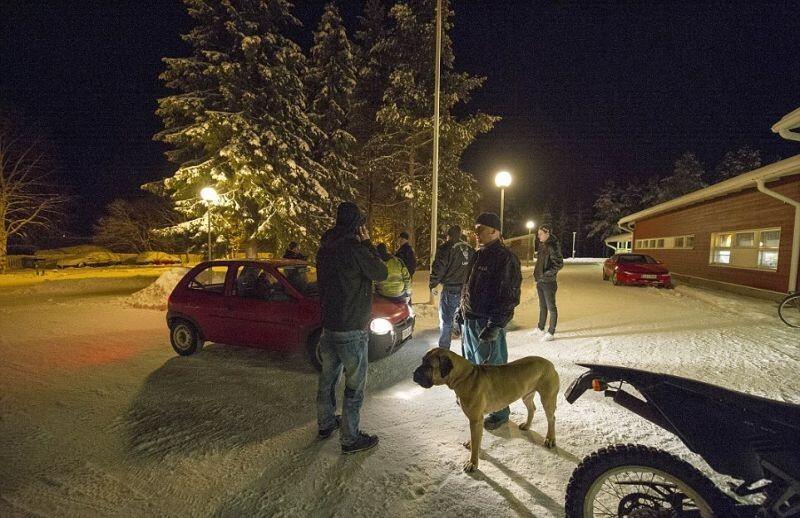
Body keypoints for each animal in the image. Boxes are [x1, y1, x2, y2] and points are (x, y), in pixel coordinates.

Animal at [412, 348, 556, 474]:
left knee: (551, 418)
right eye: (422, 360)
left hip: (548, 398)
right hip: (526, 395)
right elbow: (476, 438)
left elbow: (476, 442)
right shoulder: (477, 420)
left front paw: (472, 463)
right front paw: (472, 445)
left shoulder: (475, 419)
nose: (414, 374)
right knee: (532, 408)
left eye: (429, 366)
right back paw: (527, 425)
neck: (464, 376)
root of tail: (550, 363)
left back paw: (550, 439)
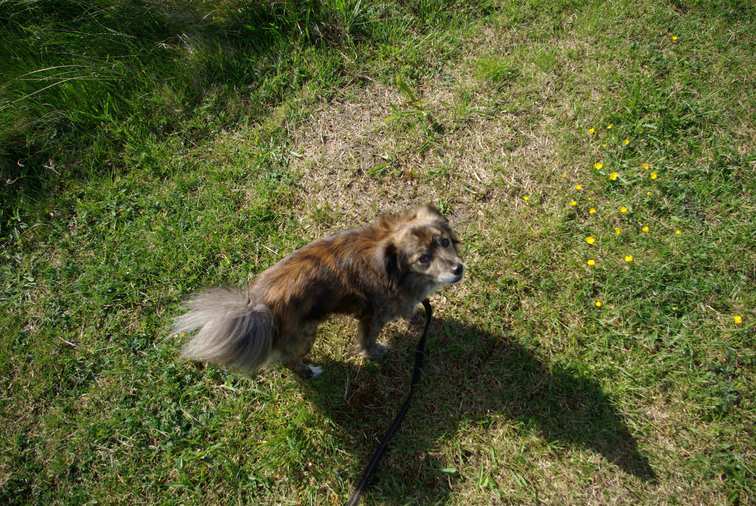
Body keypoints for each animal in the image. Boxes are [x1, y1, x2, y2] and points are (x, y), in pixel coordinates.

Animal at [173, 205, 464, 379]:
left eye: (444, 242)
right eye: (423, 259)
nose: (458, 269)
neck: (393, 269)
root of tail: (257, 307)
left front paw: (415, 315)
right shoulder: (371, 318)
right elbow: (368, 341)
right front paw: (375, 352)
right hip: (305, 336)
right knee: (289, 361)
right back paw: (310, 371)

────────────────────────────────────────

■ WHAT YOU ARE ASKED TO DO
A word-for-word copy of the entries is needed, with no pictures in it.

■ WRITTEN RESPONSE
Body keypoints for each animal in the image. Boxes are [x1, y1, x2, y2] and points are (x, y), in pixel coordinates.

Animal at [412, 348, 556, 474]:
left knee: (551, 418)
right eye: (422, 360)
left hip: (548, 398)
right hip: (526, 395)
right elbow: (476, 438)
left elbow: (476, 442)
right shoulder: (477, 420)
left front paw: (472, 463)
right front paw: (472, 445)
left shoulder: (475, 419)
nose: (414, 374)
right knee: (532, 408)
left eye: (429, 366)
right back paw: (527, 425)
neck: (464, 376)
root of tail: (550, 363)
left back paw: (550, 439)
Body keypoints for each animal in the image. Boxes are [x1, y1, x2, y2] and points are (x, y), in pixel coordinates.

Animal at [173, 205, 464, 379]:
left eye: (444, 242)
right eye: (423, 259)
nose: (458, 269)
neck: (393, 269)
root of tail: (257, 307)
left front paw: (415, 315)
right shoulder: (371, 318)
right elbow: (368, 341)
right front paw: (375, 352)
right hip: (305, 336)
right knee: (289, 361)
right back paw: (310, 371)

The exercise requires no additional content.